Perhaps unsurprisingly, Lovecraft turned this nightmare into one of his short stories, "The Statement of Randolph Carter". If you read this story (the full text is available at the link I provided), you can see that it's almost the same as the story he told in his letter to Derleth, but with some changes to the phrasing. For example, the following paragraph from the Derleth letter (dated 11 December 1919):

"I'm really sorry", he said in a mellow, pleasant voice; cultivated, and not very deep, "to have to ask you to stay above ground, but I couldn't answer for the consequences if you were to go down with me. Honestly, I doubt if anyone with a nervous system like yours could see it through. You can't imagine what I shall have to see and do - not even from what the book said and from what I have told you - and I don't think anyone without iron-clad nerves could ever go down and come out of that place alive and sane. At any rate, this is no place for anybody who can't pass an army physical examination. I discovered this thing, and I am responsible in a way for anyone who goes with me - so I would not for a thousand dollars let you take the risk. But I'll keep you informed of every move I make by the telephone - you see I've enough wire to reach to the centre of the earth and back!"

becomes the following, similar but slightly altered, passage in the short story (dated December 1919):

“I’m sorry to have to ask you to stay on the surface,” he said, “but it would be a crime to let anyone with your frail nerves go down there. You can’t imagine, even from what you have read and from what I’ve told you, the things I shall have to see and do. It’s fiendish work, Carter, and I doubt if any man without ironclad sensibilities could ever see it through and come up alive and sane. I don’t wish to offend you, and heaven knows I’d be glad enough to have you with me; but the responsibility is in a certain sense mine, and I couldn’t drag a bundle of nerves like you down to probable death or madness. I tell you, you can’t imagine what the thing is really like! But I promise to keep you informed over the telephone of every move—you see I’ve enough wire here to reach to the centre of the earth and back!”

The technology described in this short story has been analysed in a blog post from Lovecraftian Science. Unfortunately, it seems that very little can be said about the "portable telephone" except that it connects two telephones directly by wire, just a very long wire.

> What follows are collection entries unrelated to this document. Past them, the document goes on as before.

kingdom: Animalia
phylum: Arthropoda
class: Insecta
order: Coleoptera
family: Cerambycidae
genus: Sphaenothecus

Certainly it's a far cry from modern-day "mobile phones". Quoting from that blog post:

As Leslie S. Klinger has noted in The Annotated H.P. Lovecraft (2014) on “The Statement of Randolph Carter,” information on a phone system as described by Lovecraft – where two telephones are directly connected to each other by wire – is not widely available. Apparently, Frederick F. Strong filed a patent application in 1905 for a portable telephone unit where two phones were connected with wire (Klinger, 2014).

Lovecraft's dream and story from 1919 come from an era when telephone technology was rather new and developing very rapidly:

Additionally, the first coast to coast long-distance telephone call was in 1915 between Alexander Graham Bell in New York City and his formal assistant Thomas Augustus Watson in San Francisco. By 1904 more than three million phones in the United States were connected to manual switchboard exchanges. Given the quick-based, technological evolution of the telephone, it was not surprising that Warren and Carter had a portable telephone outfit.

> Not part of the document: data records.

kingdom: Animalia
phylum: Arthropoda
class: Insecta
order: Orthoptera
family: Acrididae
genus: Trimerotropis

So it's hard to say exactly how far telephone technology had progressed in exactly Lovecraft's circles in exactly December 1919. However, I did find the patent application by Frederick F. Strong for a "portable telephone apparatus" (note the exact same phrase "portable telephone" as in Lovecraft's letter and story). You can read the patent application in full (4-page PDF link) (filed in 1905, granted in 1908) or just look at the pretty pictures:

Strong patent diagrams

It's probably impossible to know if Lovecraft was aware of this or similar inventions, but that seems to be what people would be thinking of in those days if they talked about "portable telephones": two boxes connected by long wires. Wireless technology wasn't much of a thing back then.